Layer up outdoors with thin layers
Another approach you could consider is layering your clothing, especially if you’re going to be outdoors. The layers trap the warm air between them, which acts as insulation. You should start by putting on a thin but comfortable close-fitting layer, which will be the base for your outfit. With each layer, the clothing should get thicker. You’ll hardly notice the cold. This is also a good way to dress children in winter. Make sure they wear lots of layers and that their clothes are made from wool, cotton or fleece.
Get your feet up
Did you know that the air closer to the ground is colder? Perhaps you’ve noticed your feet get cold when you’re standing in an outdoor sports stadium or at a grass-roots match or sitting on a chilly train somewhere. When you’re at home and the temperatures are colder, wear some thick socks and some comfortable slippers, grab a stool and put your feet up.
Harness the power of drinks
Naturally, it makes sense to reach for the hot drinks when the temperatures drop. The body distributes the heat evenly and the warm liquid will cause your body temperature to surge and stay this way for a good while. There’s also the extra bonus of being able to warm your hands up just by holding the cup.

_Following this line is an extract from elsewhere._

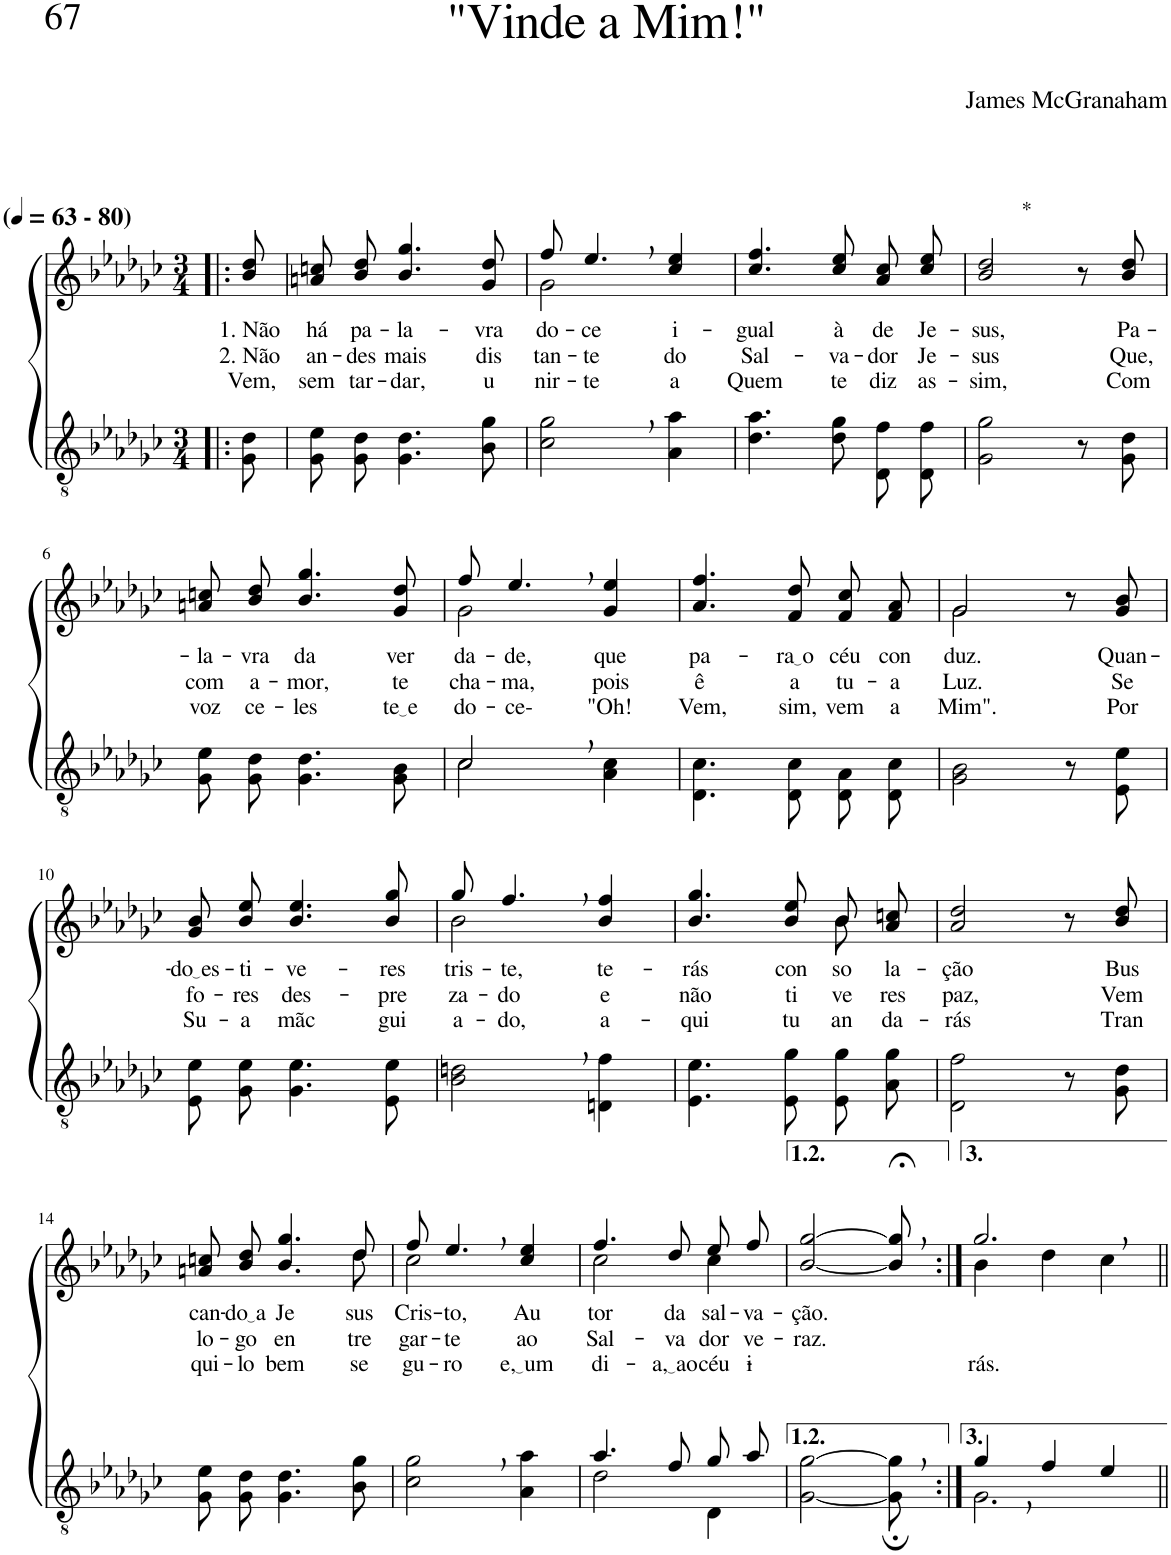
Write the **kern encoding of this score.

You can give your body temperature an additional boost by adding some spices to drinks and food. Cinnamon, ginger, black pepper, cayenne, cardamom, horseradish and garlic all have properties that would do the trick. If you can incorporate any of these into your drinks or your meals, you could handle the drop in cold temperatures that little bit easier.
Look for financial help
You could be so busy insulating your home, draught-proofing it, setting your heating and more that it may not occur to you to see if you can get some financial help with your home. The Government actively encourages citizens to make their homes more environmentally friendly and offers grants to help with this, particularly in the case where saving energy is concerned. In some circumstances, energy companies will also lend you a hand with the costs:
The Warm Homes Scheme
This scheme can help you to cut your energy bills. The scheme is open to pensioners and to people on low incomes and if you meet the criteria, you’ll receive a discount on your electricity bills. Energy suppliers manage the scheme and will credit the account of people who become part of it. If you receive both your gas and electricity from the same supplier, you could receive a discount on your gas bill. Why not apply and see if you’re eligible?
Home improvement grants
Under the Energy Company Obligation (ECO) scheme, which aims to tackle fuel poverty and reduce carbon emissions, energy companies fund measures that households take to improve the energy efficiency of their homes. If you’re eligible to take part in the scheme, you could receive funding for loft insulation projects. Other measures eligible for potential funding include the installation of smart meters and replacement of boilers.
A note on wellbeing
Preparing for the winter doesn’t just mean focusing on staying warm. You should consider the bigger picture of your wellbeing. Eating well ― which includes eating plenty of fruit and vegetables ― and visiting the doctor for jabs against flu and other illnesses is also important, as is exercise. All of these things are especially necessary in the winter because the lower temperatures can make you more vulnerable to illness and disrupt your wellbeing.
Follow the tips above and you can stay much warmer when those cold winter days and nights arrive. Wrap up warm. It won’t be long before summer is here again!